# DIY network haunt TV show



## toymaker (Aug 7, 2009)

I dont know if anyone else has brought this up yet so i will this past weekend DIY network had a TV show "revealing" the secrets of a real hunted house and explaining some DIY versions ie fog chiller, two way picture, drop portrait standard haunter stuff, i was wondering if anyone saw it.


sorry if this has already been posed i am a few days late:jol:


----------



## sickNtwisted (Sep 29, 2010)

I saw the last half hour. It was for a 3D attraction at Fright House, I think. 

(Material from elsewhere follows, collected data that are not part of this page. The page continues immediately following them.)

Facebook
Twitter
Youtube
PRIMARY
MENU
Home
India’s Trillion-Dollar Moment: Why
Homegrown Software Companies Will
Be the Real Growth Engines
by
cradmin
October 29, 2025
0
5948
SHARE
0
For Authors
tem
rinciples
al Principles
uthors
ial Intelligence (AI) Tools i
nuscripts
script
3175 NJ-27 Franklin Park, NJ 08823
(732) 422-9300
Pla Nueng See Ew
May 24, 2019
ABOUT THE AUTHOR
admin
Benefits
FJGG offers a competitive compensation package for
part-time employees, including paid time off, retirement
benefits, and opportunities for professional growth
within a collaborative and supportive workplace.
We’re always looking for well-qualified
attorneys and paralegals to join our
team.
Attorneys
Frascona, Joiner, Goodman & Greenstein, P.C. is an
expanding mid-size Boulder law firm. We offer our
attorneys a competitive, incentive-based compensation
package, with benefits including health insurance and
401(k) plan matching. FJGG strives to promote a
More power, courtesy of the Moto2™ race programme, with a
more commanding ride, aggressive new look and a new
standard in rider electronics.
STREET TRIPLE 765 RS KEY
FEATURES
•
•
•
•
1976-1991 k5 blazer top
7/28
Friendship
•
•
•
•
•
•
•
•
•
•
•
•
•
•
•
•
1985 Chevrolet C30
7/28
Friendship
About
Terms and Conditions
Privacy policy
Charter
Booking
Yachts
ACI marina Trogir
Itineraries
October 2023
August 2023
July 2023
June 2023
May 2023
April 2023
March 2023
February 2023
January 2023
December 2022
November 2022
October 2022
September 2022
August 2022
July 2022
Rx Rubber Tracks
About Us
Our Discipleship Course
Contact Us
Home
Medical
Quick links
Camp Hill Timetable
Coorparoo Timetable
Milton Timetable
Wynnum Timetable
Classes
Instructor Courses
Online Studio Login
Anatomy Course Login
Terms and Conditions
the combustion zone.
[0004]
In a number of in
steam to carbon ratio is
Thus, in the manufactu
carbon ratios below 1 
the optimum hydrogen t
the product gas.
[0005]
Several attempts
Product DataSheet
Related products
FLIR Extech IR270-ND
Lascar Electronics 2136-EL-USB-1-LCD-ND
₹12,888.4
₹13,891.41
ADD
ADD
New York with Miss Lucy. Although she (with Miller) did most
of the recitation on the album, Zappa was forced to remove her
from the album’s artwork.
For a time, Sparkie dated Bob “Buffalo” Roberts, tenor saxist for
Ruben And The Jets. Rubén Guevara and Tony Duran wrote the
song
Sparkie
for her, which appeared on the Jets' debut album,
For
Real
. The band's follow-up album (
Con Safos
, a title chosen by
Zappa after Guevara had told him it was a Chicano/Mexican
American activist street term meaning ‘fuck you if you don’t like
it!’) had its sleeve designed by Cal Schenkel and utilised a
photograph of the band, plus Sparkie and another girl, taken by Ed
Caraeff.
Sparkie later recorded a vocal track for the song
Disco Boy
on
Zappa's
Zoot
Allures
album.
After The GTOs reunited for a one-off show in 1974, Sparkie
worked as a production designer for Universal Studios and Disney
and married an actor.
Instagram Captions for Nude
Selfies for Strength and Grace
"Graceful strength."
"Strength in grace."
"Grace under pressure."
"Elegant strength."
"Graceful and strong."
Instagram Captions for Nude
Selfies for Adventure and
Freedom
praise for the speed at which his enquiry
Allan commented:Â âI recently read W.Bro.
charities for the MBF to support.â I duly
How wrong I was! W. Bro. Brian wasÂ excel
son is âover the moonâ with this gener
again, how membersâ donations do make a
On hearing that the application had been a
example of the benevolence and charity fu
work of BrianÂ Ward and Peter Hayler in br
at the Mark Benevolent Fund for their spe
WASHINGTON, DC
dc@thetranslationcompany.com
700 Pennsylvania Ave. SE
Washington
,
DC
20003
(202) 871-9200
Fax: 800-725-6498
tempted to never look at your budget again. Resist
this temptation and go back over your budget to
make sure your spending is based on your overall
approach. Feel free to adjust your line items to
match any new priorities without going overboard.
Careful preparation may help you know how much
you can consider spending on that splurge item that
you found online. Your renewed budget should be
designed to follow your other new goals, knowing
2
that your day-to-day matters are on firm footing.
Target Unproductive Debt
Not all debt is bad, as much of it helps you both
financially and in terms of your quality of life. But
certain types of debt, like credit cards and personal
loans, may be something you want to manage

Tonight on HGTV they're doing a Halloween Block Party special.


----------



## toymaker (Aug 7, 2009)

might have to catch that one

yea DIY spotlighted Thrillvania (sp?) in Texas


----------



## Spooky1 (Aug 25, 2008)

I think that's what we watched last night. It was a good look from behind the scenes.


----------



## mickkell (Jan 16, 2009)

thanks for the info,got my DVR set to go.Its on at 6 from directv,pacific time.


----------



## weaz (Sep 11, 2010)

Thanks. I missed it, but there are quite a few on demand on HDTV.


----------



## SpectreTTM (Aug 22, 2005)

It will be on again Oct 31st @7:00

http://www.diynetwork.com/halloween...ween-fright-house-secrets-revealed/index.html


----------



## FRIGHTGUY (Sep 1, 2010)

I saw the Halloween block party episode and it was good. They did three different themes for three different houses. A day of the Dead house, vampires lair, and creepy carnival. The day of the dead house made this huge two story canvas printed facade for the front of their house, I can't imagine what that cost them!


----------



## mickkell (Jan 16, 2009)

I didnt think the Block party episode was very good.Not many ideas to build on.


----------



## mroct31 (Nov 10, 2007)

I have it on the DVR but have yet to find the time to watch it...I wonder why!:jol:


----------



## Turbophanx (Jun 30, 2008)

I Tivo'd both. I wasnt too impressed. The behind the scenes one really didnt give me any new ideas, the halloween block party did give a new spin for me on how to make foam tombstones using a torch to decay them.


----------



## DeathTouch (Sep 6, 2005)

When is it on next?


----------



## sickNtwisted (Sep 29, 2010)

I was disappointed too.

When is the Travel Channel gonna start showing things like Best Haunts in America?


----------



## Haunted Wolf (Apr 18, 2007)

I liked the DIY show...nothing earth-shattering for anyone on this list. However, The various painting techniques they used gave me a lot to think about for my 3D/Chromadepth room for next year...that was worth the hour of time.


----------